§ **Work order**
Copy each line of the following data that contains "lines".

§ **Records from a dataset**
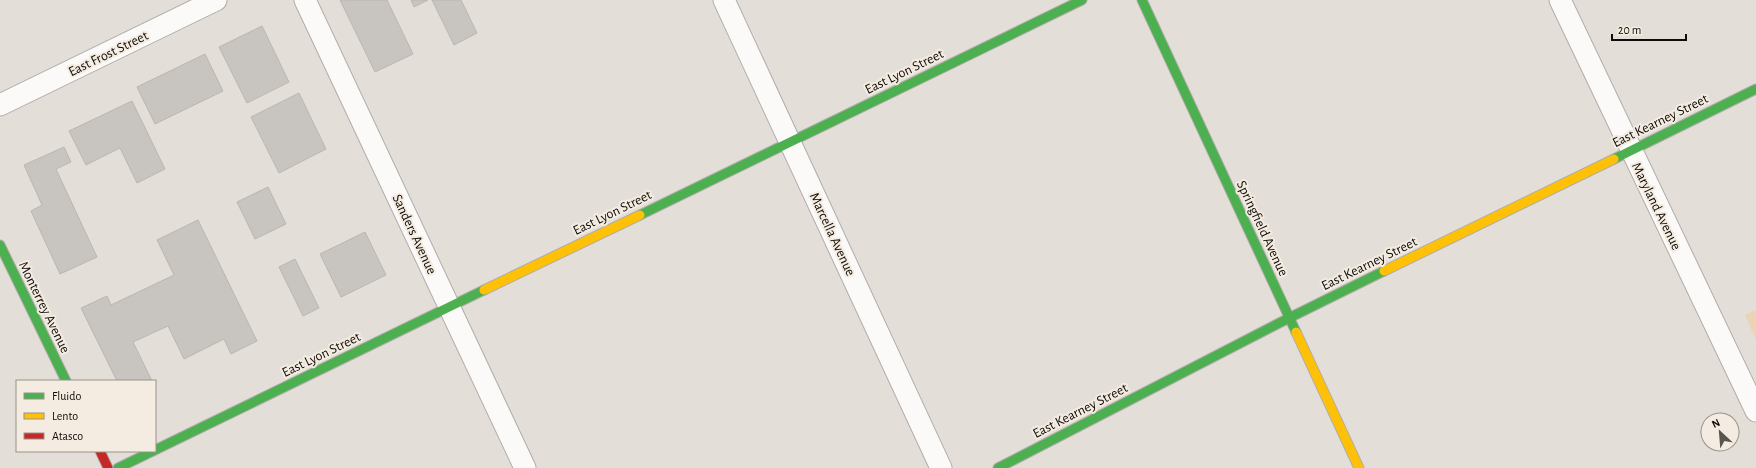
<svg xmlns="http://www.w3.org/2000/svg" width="1756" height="468" viewBox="0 0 1756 468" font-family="'Alegreya Sans',sans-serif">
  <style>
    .green { fill: #ebd3b4 }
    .building { fill: #c8c5c0; stroke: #bab6b2 }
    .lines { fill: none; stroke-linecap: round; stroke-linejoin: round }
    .street-casing { stroke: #b0ada9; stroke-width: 23 }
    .fast-casing { stroke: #b0ada9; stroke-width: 11 }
    .slow-casing { stroke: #b0ada9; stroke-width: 11 }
    .jam-casing { stroke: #b0ada9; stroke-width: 11 }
    .street { stroke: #fbfaf9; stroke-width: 21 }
    .fast { stroke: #4caf50; stroke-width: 9 }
    .slow { stroke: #ffc107; stroke-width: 9 }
    .jam { stroke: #c62828; stroke-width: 9 }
    .labels { text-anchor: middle; stroke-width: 4; stroke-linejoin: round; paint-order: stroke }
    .street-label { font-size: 14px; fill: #0e0b08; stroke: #f4ece1 }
  </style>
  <rect width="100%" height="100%" fill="#e3ded8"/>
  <!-- green -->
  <path class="green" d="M 1756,310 L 1756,340 L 1745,315 Z"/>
  <!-- building -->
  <g class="building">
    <path d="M 340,0 L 387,0 L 413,54 L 375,72 Z"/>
    <path d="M 411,0 L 428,0 L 414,7 Z"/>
    <path d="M 432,0 L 461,0 L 477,33 L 454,45 Z"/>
    <path d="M 262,26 L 289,82 L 247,103 L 219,47 Z"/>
    <path d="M 205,54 L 223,91 L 155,124 L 137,87 Z"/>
    <path d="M 299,93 L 326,149 L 279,173 L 251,117 Z"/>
    <path d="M 132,101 L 165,169 L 137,183 L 120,148 L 86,165 L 69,131 Z"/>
    <path d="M 64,147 L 71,162 L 56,169 L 97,257 L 60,274 L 31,211 L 42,205 L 24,165 Z"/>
    <path d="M 268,187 L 286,224 L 255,239 L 237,202 Z"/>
    <path d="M 198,220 L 257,341 L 231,354 L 224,339 L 184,359 L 168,326 L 133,342 L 152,381 L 117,381 L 81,308 L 107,296 L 111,305 L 174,275 L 157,240 Z"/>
    <path d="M 365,232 L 386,275 L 341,297 L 320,254 Z"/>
    <path d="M 295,259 L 319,308 L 303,316 L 279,267 Z"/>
  </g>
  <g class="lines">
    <defs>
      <g id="street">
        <path d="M 305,0 L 525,468"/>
        <path d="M 724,0 L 941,468"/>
        <path d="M 1560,0 L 1756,411"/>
        <path d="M 0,105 L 216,0"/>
      </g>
      <g id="fast">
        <path d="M 1142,0 L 1296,332"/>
        <path d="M 1614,159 L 1756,89"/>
        <path d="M 640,215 L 1082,0"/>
        <path d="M 0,245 L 66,381"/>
        <path d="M 155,450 L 484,290"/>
        <path d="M 118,468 L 153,451"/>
        <path d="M 998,468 L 1289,318 L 1384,271"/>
      </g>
      <g id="slow">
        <path d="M 1384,271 L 1614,159"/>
        <path d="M 484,290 L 640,215"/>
        <path d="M 1296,332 L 1359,468"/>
      </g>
      <path id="jam" d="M 100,451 L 108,468"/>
    </defs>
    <!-- street casing -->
    <use href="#street" class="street-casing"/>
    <!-- fast casing -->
    <use href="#fast" class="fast-casing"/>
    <!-- slow casing -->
    <use href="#slow" class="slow-casing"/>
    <!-- jam casing -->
    <use href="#jam" class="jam-casing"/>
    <!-- street -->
    <use href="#street" class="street"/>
    <!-- fast -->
    <use href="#fast" class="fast"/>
    <!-- slow -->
    <use href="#slow" class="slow"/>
    <!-- jam -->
    <use href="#jam" class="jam"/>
  </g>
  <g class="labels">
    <!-- street labels -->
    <g class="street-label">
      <text transform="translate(108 53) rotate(-26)" y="5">East Frost Street</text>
      <text transform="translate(904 71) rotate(-26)" y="5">East Lyon Street</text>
      <text transform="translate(1660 120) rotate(-26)" y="5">East Kearney Street</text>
      <text transform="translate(1657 206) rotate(64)" y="5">Maryland Avenue</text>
      <text transform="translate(612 212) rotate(-26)" y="5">East Lyon Street</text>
      <text transform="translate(1263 228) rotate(65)" y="5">Springfield Avenue</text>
      <text transform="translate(415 234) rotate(65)" y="5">Sanders Avenue</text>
      <text transform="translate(833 234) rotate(65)" y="5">Marcella Avenue</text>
      <text transform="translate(1369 263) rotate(-26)" y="5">East Kearney Street</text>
      <text transform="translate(45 307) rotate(64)" y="5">Monterrey Avenue</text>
      <text transform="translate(321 354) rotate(-26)" y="5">East Lyon Street</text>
      <text transform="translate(1080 410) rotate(-27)" y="5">East Kearney Street</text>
    </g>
  </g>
  <!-- legend -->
  <rect x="16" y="380" width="140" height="72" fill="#f4ece1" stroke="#98928a"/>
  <rect x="24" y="393" width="20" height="6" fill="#4caf50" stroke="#98928a"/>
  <text x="52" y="400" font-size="12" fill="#0e0b08">Fluido</text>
  <rect x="24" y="413" width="20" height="6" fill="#ffc107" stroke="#98928a"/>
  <text x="52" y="420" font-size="12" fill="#0e0b08">Lento</text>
  <rect x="24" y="433" width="20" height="6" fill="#c62828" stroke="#98928a"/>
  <text x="52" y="440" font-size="12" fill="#0e0b08">Atasco</text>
  <!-- north arrow -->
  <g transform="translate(1720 432) rotate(334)"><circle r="19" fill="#f4ece1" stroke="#98928a"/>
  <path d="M0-3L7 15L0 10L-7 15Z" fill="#595551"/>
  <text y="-6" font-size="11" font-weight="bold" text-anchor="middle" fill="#0e0b08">N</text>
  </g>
  <!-- scale -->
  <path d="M1612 34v6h74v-6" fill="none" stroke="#0e0b08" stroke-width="2"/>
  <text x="1618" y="34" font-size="12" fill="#0e0b08" stroke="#f4ece1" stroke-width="3" paint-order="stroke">20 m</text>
</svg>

§ **Exercise response**
    .lines { fill: none; stroke-linecap: round; stroke-linejoin: round }
  <g class="lines">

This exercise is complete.